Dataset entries

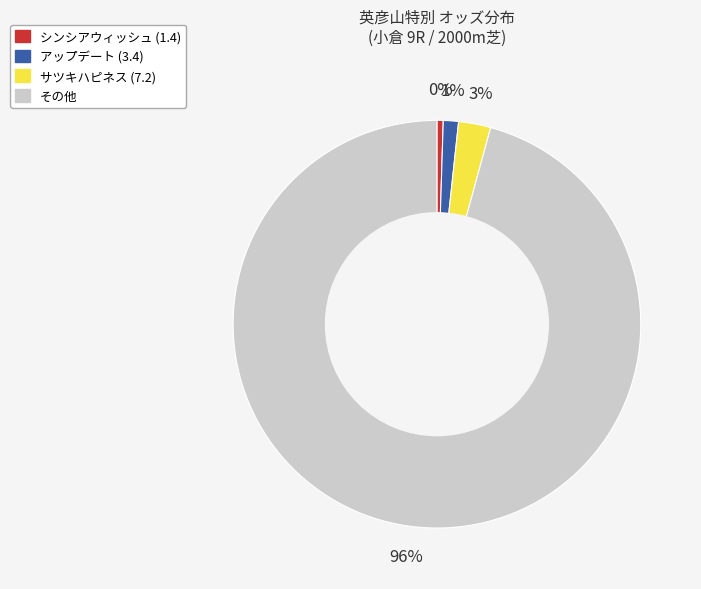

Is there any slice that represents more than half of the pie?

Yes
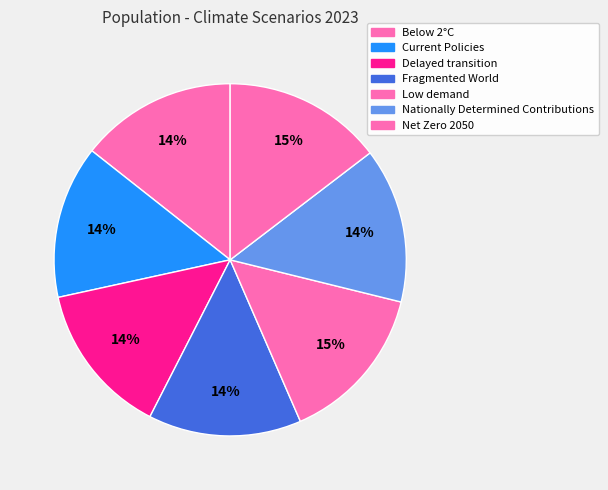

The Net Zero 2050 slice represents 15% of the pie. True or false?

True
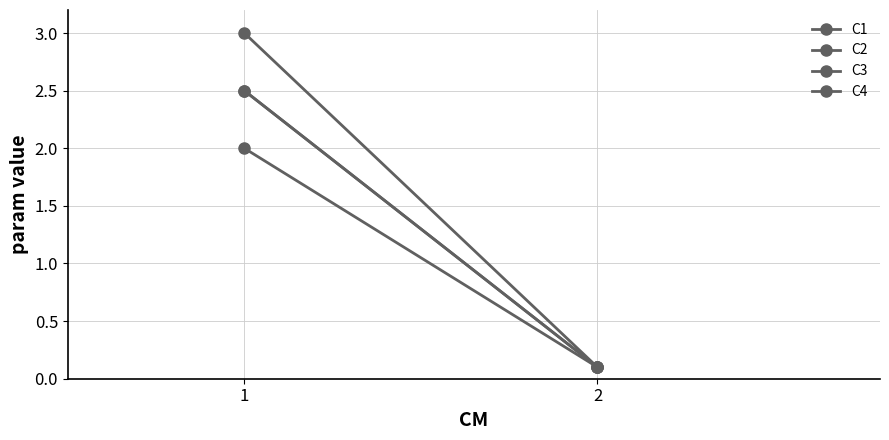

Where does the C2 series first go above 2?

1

* _PROMPT_
Return all of the entries above line for line, unchanged, leaving out the pictures.

* _ANSWER_
Is there any slice that represents more than half of the pie?

Yes

The Net Zero 2050 slice represents 15% of the pie. True or false?

True

Where does the C2 series first go above 2?

1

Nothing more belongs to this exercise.